§ Records supplied
● ● ●
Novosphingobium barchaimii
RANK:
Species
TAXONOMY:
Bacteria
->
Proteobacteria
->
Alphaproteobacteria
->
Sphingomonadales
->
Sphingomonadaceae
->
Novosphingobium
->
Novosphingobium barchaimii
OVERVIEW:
● ● ●
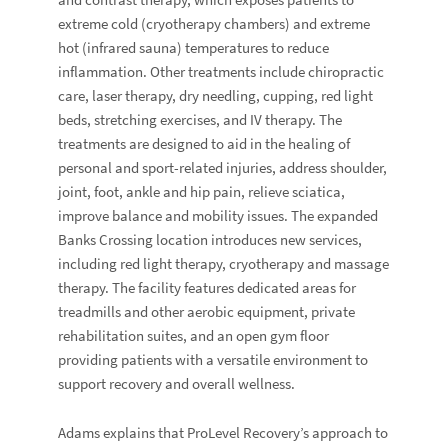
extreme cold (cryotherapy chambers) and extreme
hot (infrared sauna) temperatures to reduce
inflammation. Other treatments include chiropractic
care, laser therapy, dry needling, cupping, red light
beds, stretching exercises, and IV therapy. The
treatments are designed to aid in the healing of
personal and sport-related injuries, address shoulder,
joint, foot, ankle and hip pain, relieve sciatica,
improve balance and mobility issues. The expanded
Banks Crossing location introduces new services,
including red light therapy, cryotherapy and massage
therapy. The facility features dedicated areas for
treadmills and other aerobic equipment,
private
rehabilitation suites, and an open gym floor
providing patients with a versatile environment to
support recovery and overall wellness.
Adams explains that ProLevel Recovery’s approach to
● ● ●
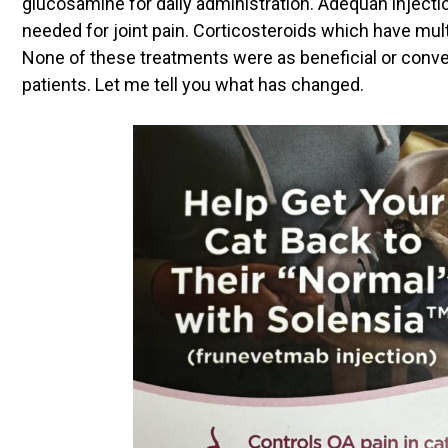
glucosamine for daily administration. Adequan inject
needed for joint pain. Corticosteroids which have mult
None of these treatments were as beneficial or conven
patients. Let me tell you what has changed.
● ● ●
Your response should contain each line of the listing in which the word "treatments" occurs.

inflammation. Other treatments include chiropractic
treatments are designed to aid in the healing of
None of these treatments were as beneficial or conven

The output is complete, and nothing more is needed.